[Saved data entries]
[Start of section]

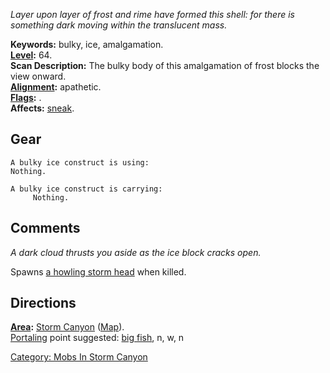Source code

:*Layer upon layer of frost and rime have formed this shell: for there is
something dark moving within the translucent mass.*

**Keywords:** bulky, ice, amalgamation.  
**[Level](Level.md "wikilink"):** 64.  
**Scan Description:** The bulky body of this amalgamation of frost
blocks the view onward.  
**[Alignment](Alignment.md "wikilink"):** apathetic.  
**[Flags](:Category:_Mob_Types.md "wikilink"):** .  
**Affects:** [sneak](Sneak.md "wikilink").  

## Gear

`A bulky ice construct is using:`  
`Nothing.`

`A bulky ice construct is carrying:`  
`     Nothing.`

## Comments

*A dark cloud thrusts you aside as the ice block cracks open.*

Spawns [a howling storm head](Howling_Storm_Head.md "wikilink") when
killed.

## Directions

**[Area](:Category:_Areas.md "wikilink"):** [Storm
Canyon](:Category:_Storm_Canyon.md "wikilink")
([Map](Storm_Canyon_Map.md "wikilink")).  
[Portaling](Portal.md "wikilink") point suggested: [big
fish](Big_Fish_In_Cold_Water.md "wikilink"), n, w, n  

[Category: Mobs In Storm
Canyon](Category:_Mobs_In_Storm_Canyon "wikilink")
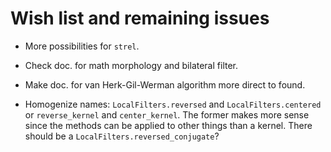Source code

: # Wish list and remaining issues

- More possibilities for `strel`.


- Check doc. for math morphology and bilateral filter.

- Make doc. for van Herk-Gil-Werman algorithm more direct to found.

- Homogenize names: `LocalFilters.reversed` and `LocalFilters.centered` or
  `reverse_kernel` and `center_kernel`. The former makes more sense since the
  methods can be applied to other things than a kernel. There should be a
  `LocalFilters.reversed_conjugate`?
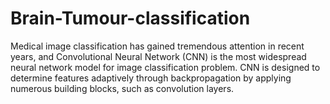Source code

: # Brain-Tumour-classification
Medical image classification has gained tremendous attention in recent years, and Convolutional Neural Network (CNN) is the most widespread neural network model for image classification problem. CNN is designed to determine features adaptively through backpropagation by applying numerous building blocks, such as convolution layers.
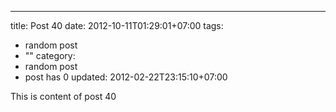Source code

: ---
title: Post 40
date: 2012-10-11T01:29:01+07:00
tags:
  - random post
  - ""
category:
  - random post
  - post has 0
updated: 2012-02-22T23:15:10+07:00

This is content of post 40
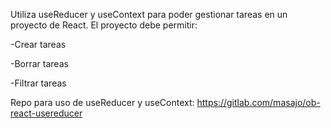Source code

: Utiliza useReducer y useContext para poder gestionar tareas en un proyecto de React. El proyecto debe permitir:

-Crear tareas

-Borrar tareas

-Filtrar tareas

Repo para uso de useReducer y useContext: https://gitlab.com/masajo/ob-react-usereducer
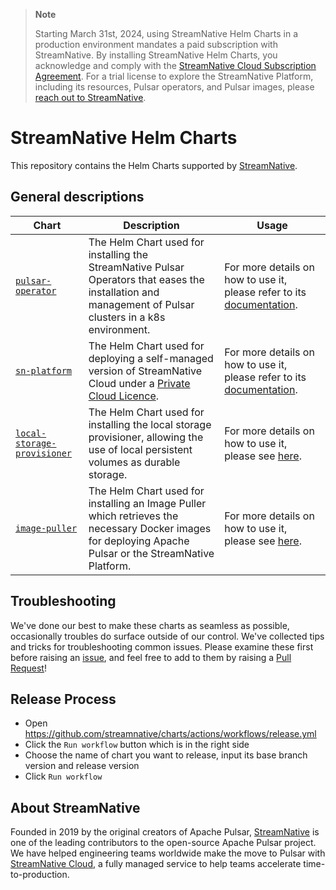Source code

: <!-- 

Copyright (c) 2019 - 2024 StreamNative, Inc.. All Rights Reserved.

-->

> **Note**
>
> Starting March 31st, 2024, using StreamNative Helm Charts in a production environment mandates a paid subscription with StreamNative. By installing StreamNative Helm Charts, you acknowledge and comply with the [StreamNative Cloud Subscription Agreement](https://streamnative.io/cloud-terms-and-conditions). For a trial license to explore the StreamNative Platform, including its resources, Pulsar operators, and Pulsar images, please [reach out to StreamNative](https://streamnative.io/contact).
> 

# StreamNative Helm Charts

This repository contains the Helm Charts supported by [StreamNative](https://streamnative.io).

## General descriptions

| Chart | Description | Usage |
| --- | --- | --- |
| [`pulsar-operator`](https://github.com/streamnative/charts/tree/master/charts/pulsar-operator)  | The Helm Chart used for installing the StreamNative Pulsar Operators that eases the installation and management of Pulsar clusters in a k8s environment.  | For more details on how to use it, please refer to its [documentation](https://docs.streamnative.io/operator).
| [`sn-platform`](https://github.com/streamnative/charts/tree/master/charts/sn-platform) | The Helm Chart used for deploying a self-managed version of StreamNative Cloud under a [Private Cloud Licence](https://streamnative.io/deployment/private-cloud-license). | For more details on how to use it, please refer to its [documentation](https://docs.streamnative.io/platform/platform-quickstart).
| [`local-storage-provisioner`](https://github.com/streamnative/charts/tree/master/charts/local-storage-provisioner) | The Helm Chart used for installing the local storage provisioner, allowing the use of local persistent volumes as durable storage. | For more details on how to use it, please see [here](charts/local-storage-provisioner/README.md). |
| [`image-puller`](https://github.com/streamnative/charts/tree/master/charts/image-puller) | The Helm Chart used for installing an Image Puller which retrieves the necessary Docker images for deploying Apache Pulsar or the StreamNative Platform. | For more details on how to use it, please see [here](charts/image-puller/README.md). |


## Troubleshooting

We've done our best to make these charts as seamless as possible,
occasionally troubles do surface outside of our control. We've collected
tips and tricks for troubleshooting common issues. Please examine these first before raising an [issue](https://github.com/streamnative/charts/issues/new/choose), and feel free to add to them by raising a [Pull Request](https://github.com/streamnative/charts/compare)!


## Release Process

- Open https://github.com/streamnative/charts/actions/workflows/release.yml
- Click the `Run workflow` button which is in the right side
- Choose the name of chart you want to release, input its base branch version and release version
- Click `Run workflow`

## About StreamNative

Founded in 2019 by the original creators of Apache Pulsar, [StreamNative](https://streamnative.io) is one of the leading contributors to the open-source Apache Pulsar project. We have helped engineering teams worldwide make the move to Pulsar with [StreamNative Cloud](https://streamnative.io/product), a fully managed service to help teams accelerate time-to-production.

[End of section]

WHAT THE TASK ASKS: Reproduce every line of the records above word for word, from the first to the last. Leave the pictures out of your answer.

ANSWER TO THIS EXERCISE:
Source code

:*Layer upon layer of frost and rime have formed this shell: for there is
something dark moving within the translucent mass.*

**Keywords:** bulky, ice, amalgamation.  
**[Level](Level.md "wikilink"):** 64.  
**Scan Description:** The bulky body of this amalgamation of frost
blocks the view onward.  
**[Alignment](Alignment.md "wikilink"):** apathetic.  
**[Flags](:Category:_Mob_Types.md "wikilink"):** .  
**Affects:** [sneak](Sneak.md "wikilink").  

## Gear

`A bulky ice construct is using:`  
`Nothing.`

`A bulky ice construct is carrying:`  
`     Nothing.`

## Comments

*A dark cloud thrusts you aside as the ice block cracks open.*

Spawns [a howling storm head](Howling_Storm_Head.md "wikilink") when
killed.

## Directions

**[Area](:Category:_Areas.md "wikilink"):** [Storm
Canyon](:Category:_Storm_Canyon.md "wikilink")
([Map](Storm_Canyon_Map.md "wikilink")).  
[Portaling](Portal.md "wikilink") point suggested: [big
fish](Big_Fish_In_Cold_Water.md "wikilink"), n, w, n  

[Category: Mobs In Storm
Canyon](Category:_Mobs_In_Storm_Canyon "wikilink")
Source code

: # Wish list and remaining issues

- More possibilities for `strel`.


- Check doc. for math morphology and bilateral filter.

- Make doc. for van Herk-Gil-Werman algorithm more direct to found.

- Homogenize names: `LocalFilters.reversed` and `LocalFilters.centered` or
  `reverse_kernel` and `center_kernel`. The former makes more sense since the
  methods can be applied to other things than a kernel. There should be a
  `LocalFilters.reversed_conjugate`?
Source code

: # Brain-Tumour-classification
Medical image classification has gained tremendous attention in recent years, and Convolutional Neural Network (CNN) is the most widespread neural network model for image classification problem. CNN is designed to determine features adaptively through backpropagation by applying numerous building blocks, such as convolution layers.
Source code

: ---
title: Post 40
date: 2012-10-11T01:29:01+07:00
tags:
  - random post
  - ""
category:
  - random post
  - post has 0
updated: 2012-02-22T23:15:10+07:00

This is content of post 40
Source code

: Utiliza useReducer y useContext para poder gestionar tareas en un proyecto de React. El proyecto debe permitir:

-Crear tareas

-Borrar tareas

-Filtrar tareas

Repo para uso de useReducer y useContext: https://gitlab.com/masajo/ob-react-usereducer
Source code

: <!-- 

Copyright (c) 2019 - 2024 StreamNative, Inc.. All Rights Reserved.

-->

> **Note**
>
> Starting March 31st, 2024, using StreamNative Helm Charts in a production environment mandates a paid subscription with StreamNative. By installing StreamNative Helm Charts, you acknowledge and comply with the [StreamNative Cloud Subscription Agreement](https://streamnative.io/cloud-terms-and-conditions). For a trial license to explore the StreamNative Platform, including its resources, Pulsar operators, and Pulsar images, please [reach out to StreamNative](https://streamnative.io/contact).
> 

# StreamNative Helm Charts

This repository contains the Helm Charts supported by [StreamNative](https://streamnative.io).

## General descriptions

| Chart | Description | Usage |
| --- | --- | --- |
| [`pulsar-operator`](https://github.com/streamnative/charts/tree/master/charts/pulsar-operator)  | The Helm Chart used for installing the StreamNative Pulsar Operators that eases the installation and management of Pulsar clusters in a k8s environment.  | For more details on how to use it, please refer to its [documentation](https://docs.streamnative.io/operator).
| [`sn-platform`](https://github.com/streamnative/charts/tree/master/charts/sn-platform) | The Helm Chart used for deploying a self-managed version of StreamNative Cloud under a [Private Cloud Licence](https://streamnative.io/deployment/private-cloud-license). | For more details on how to use it, please refer to its [documentation](https://docs.streamnative.io/platform/platform-quickstart).
| [`local-storage-provisioner`](https://github.com/streamnative/charts/tree/master/charts/local-storage-provisioner) | The Helm Chart used for installing the local storage provisioner, allowing the use of local persistent volumes as durable storage. | For more details on how to use it, please see [here](charts/local-storage-provisioner/README.md). |
| [`image-puller`](https://github.com/streamnative/charts/tree/master/charts/image-puller) | The Helm Chart used for installing an Image Puller which retrieves the necessary Docker images for deploying Apache Pulsar or the StreamNative Platform. | For more details on how to use it, please see [here](charts/image-puller/README.md). |


## Troubleshooting

We've done our best to make these charts as seamless as possible,
occasionally troubles do surface outside of our control. We've collected
tips and tricks for troubleshooting common issues. Please examine these first before raising an [issue](https://github.com/streamnative/charts/issues/new/choose), and feel free to add to them by raising a [Pull Request](https://github.com/streamnative/charts/compare)!


## Release Process

- Open https://github.com/streamnative/charts/actions/workflows/release.yml
- Click the `Run workflow` button which is in the right side
- Choose the name of chart you want to release, input its base branch version and release version
- Click `Run workflow`

## About StreamNative

Founded in 2019 by the original creators of Apache Pulsar, [StreamNative](https://streamnative.io) is one of the leading contributors to the open-source Apache Pulsar project. We have helped engineering teams worldwide make the move to Pulsar with [StreamNative Cloud](https://streamnative.io/product), a fully managed service to help teams accelerate time-to-production.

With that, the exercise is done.